The Brabo Fountain () is located in the Grote Markt (main square) of Antwerp, Belgium, in front of the City Hall. The ceremonial inauguration of the sculpture took place in 1887. Jef Lambeaux realized the set of the bronze fountain.

The reason is the legend of the name of the city, in which it is said that the giant Druon Antigoon cut off a hand to all the ship captains who moored in the area and refused to pay toll, then throwing it to the Scheldt. The captain of the Roman army Brabo cut off the giant's hand imitating what he had done. The fountain reflects the moment when the Brabo throws the giant's hand into the river. According to this legend, the etymology of the name of the city Antwerp is a composition of the Dutch words "(h)ant" (hand) and "werpen" (launch).

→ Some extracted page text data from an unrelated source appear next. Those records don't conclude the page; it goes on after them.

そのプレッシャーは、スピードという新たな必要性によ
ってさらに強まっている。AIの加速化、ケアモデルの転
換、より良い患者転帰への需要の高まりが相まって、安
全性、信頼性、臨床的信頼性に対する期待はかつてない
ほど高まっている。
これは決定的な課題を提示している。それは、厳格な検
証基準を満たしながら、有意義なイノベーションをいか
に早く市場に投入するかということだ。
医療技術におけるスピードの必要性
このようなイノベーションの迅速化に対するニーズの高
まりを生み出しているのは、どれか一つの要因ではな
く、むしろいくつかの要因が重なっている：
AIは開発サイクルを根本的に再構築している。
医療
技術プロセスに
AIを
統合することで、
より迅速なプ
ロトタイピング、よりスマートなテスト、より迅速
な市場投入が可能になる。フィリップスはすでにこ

However, John Lothrop Motley argues, and so do a lot of Dutch etymologists and historians, that Antwerp's name derives from "anda" (at) and "werpum" (wharf) to give an 't werf (on the wharf, in the same meaning as the current English wharf). Aan 't werp (at the warp) is also possible. This "warp" (thrown ground) is a man-made hill or a river deposit, high enough to remain dry at high tide, whereupon a construction could be built that would remain dry. Another word for werp is pol (dyke)  hence polders (the dry land behind a dyke, that was no longer flooded by the tide).